RASSISMUS-EKLAT IN SOFIA
Eine friedliche Partie erlebten die Engländer in Sofia nicht. Schon in der ersten Halbzeit zeigten bulgarische Zuschauer auf den Tribünen den Hitler-Gruß und brüllten Affenlaute in Richtung der Spieler, sodass der Schiedsrichter die Begegnung zweimal unterbrach. Greg Clarke, der Vorsitzender des englischen Verbandes (FA), nannte das Geschehen «eine der schrecklichsten Nächte, die ich je im Fußball gesehen habe.» Die FA forderte die UEFA zu einem Verfahren auf.
Deren Boss Ceferin sagte laut einer Mitteilung: «Es gab Zeiten, vor nicht allzu langer Zeit, in denen die Fußballfamilie dachte, dass die Plage des Rassismus eine ferne Erinnerung sei. Die letzten Jahre haben uns gelehrt, dass ein solches Denken bestenfalls selbstgefällig war.» Er ergänzte: «Fußballverbände allein können dieses Problem nicht lösen. Auch Regierungen müssen in diesem Bereich mehr tun.»
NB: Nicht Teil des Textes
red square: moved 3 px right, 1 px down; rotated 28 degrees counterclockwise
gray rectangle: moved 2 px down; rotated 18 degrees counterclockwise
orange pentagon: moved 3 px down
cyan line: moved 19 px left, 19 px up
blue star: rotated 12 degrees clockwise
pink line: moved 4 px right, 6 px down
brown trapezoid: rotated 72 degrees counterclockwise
Die Beleidigungen waren «ziemlich klar auf dem Platz zu hören, aber wir zeigten eine großartige Reaktion und ein großes Miteinander, und letztendlich haben wir den Fußball sprechen lassen», sagte Tyrone Mings. Ziel der Attacken war vor allem Teamkollege Raheem Sterling.
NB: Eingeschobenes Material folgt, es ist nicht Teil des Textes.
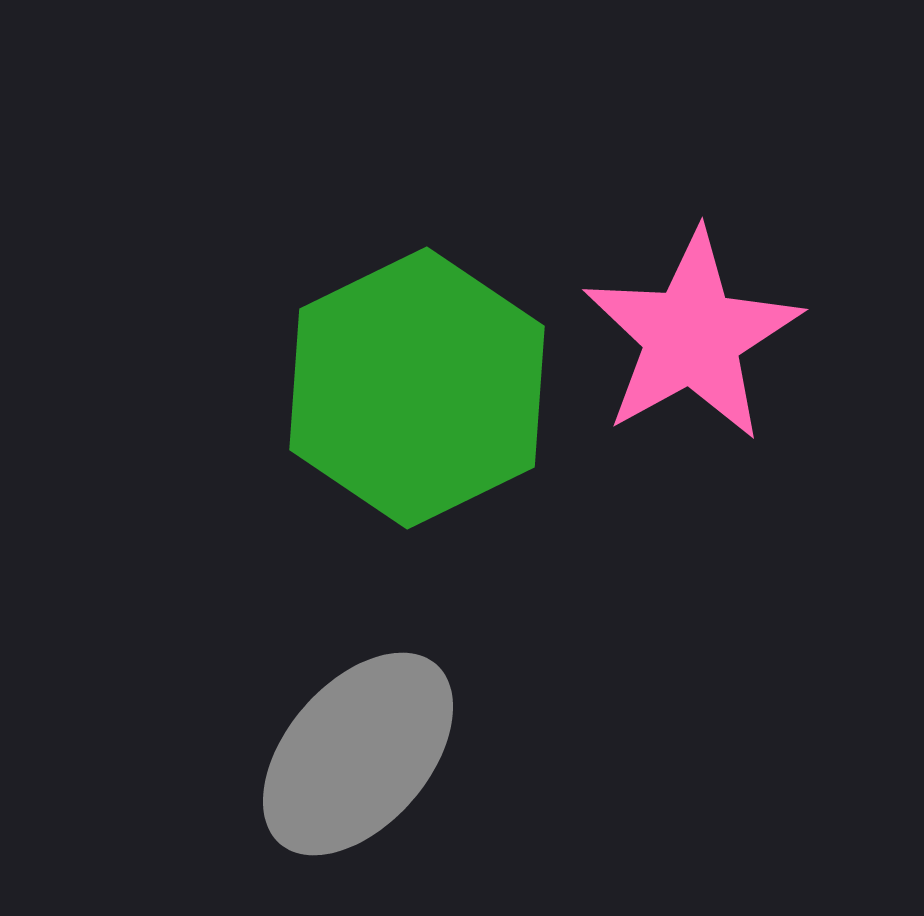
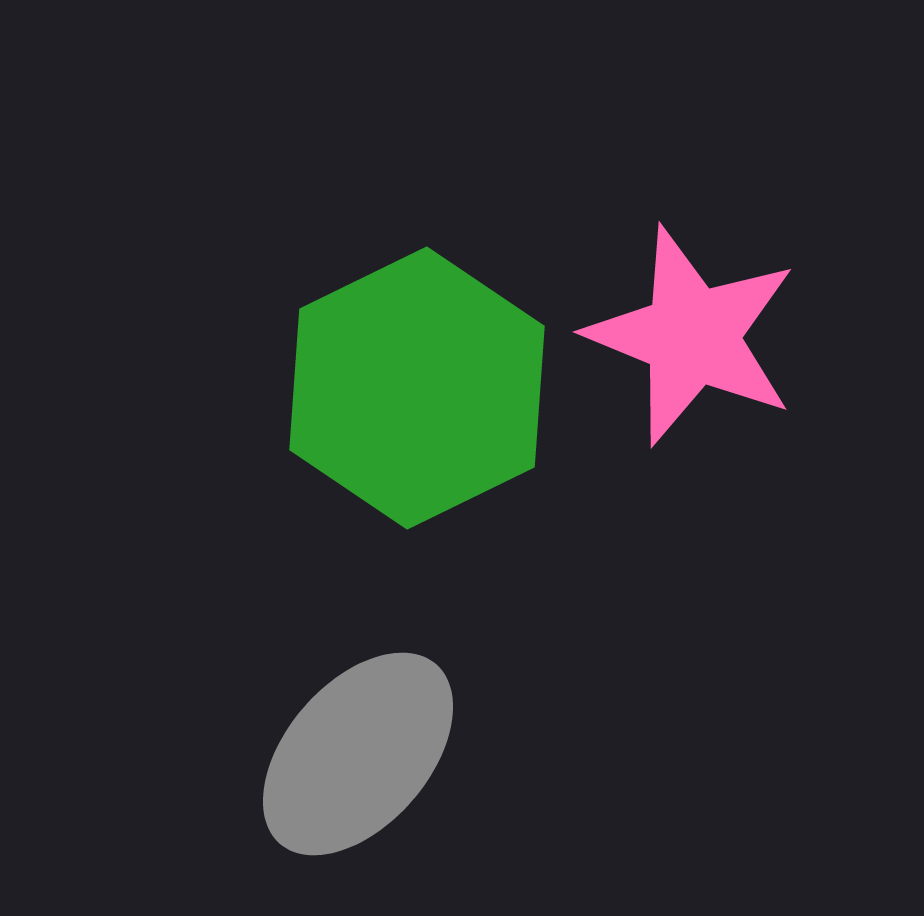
pink star: rotated 21 degrees counterclockwise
Die Engländer hatten vor dem Spiel angekündigt, dass sie das Feld bei rassistischen Beleidigungen verlassen würden. Sie machten das nicht und wurden von Trainer Gareth Southgate in Schutz genommen. «Es war für uns unmöglich, alle zufrieden zu stellen», sagte er. «Leider sind wir durch Erfahrungen in unserem Land abgehärtet gegen Rassismus.»
Wiederholungstäter Bulgarien drohen drakonische Strafen. «Am Ende hat sich das kein bisschen wie ein Sportereignis angefühlt. Es fühlte sich an wie eine offene Wunde, ein Angriff auf die grundlegende Idee von Nationen, die zusammenkommen», schrieb der «Guardian».
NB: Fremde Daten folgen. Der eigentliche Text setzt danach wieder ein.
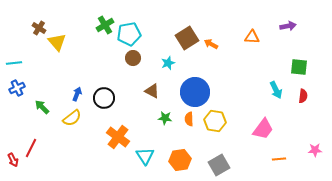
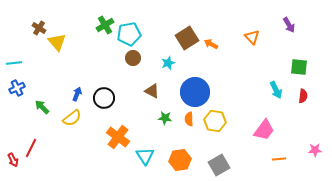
purple arrow: moved 1 px right, 1 px up; rotated 70 degrees clockwise
orange triangle: rotated 42 degrees clockwise
pink trapezoid: moved 1 px right, 1 px down
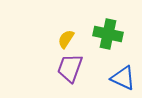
Bulgariens Verbandschef Borisslaw Michailow trat am Dienstag auf Druck von außen zurück. «Es ist unzulässig, dass Bulgarien, das einer der tolerantesten Staaten der Welt ist, wo Menschen unterschiedlicher Ethnien und Religionen in Frieden leben, mit Rassismus und Fremdenhass verbunden wird», schrieb Regierungschef Boiko Borissow auf Facebook. Er hatte Michailows Rücktritt gefordert.
Indes deutete Bulgariens Nationaltrainer Krassimir Balakow an, dass die Engländer überreagiert haben. Der Ex-Profi des VfB Stuttgart hatte schon vor Anpfiff gemeint, die Engländer hätten ein größeres Rassismus-Problem als die Bulgarien. «Mmmmh ... da bin ich mir nicht so sicher, Chef», schrieb Sterling noch in der Nacht bei Twitter.
Fußball gespielt wurde am Montag übrigens auch: Die Ukraine machte die EM-Teilnahme durch ein 2:1 gegen Portugal perfekt. Dem Champion von 2016 reichte das 700. Karrieretor von Cristiano Ronaldo nicht.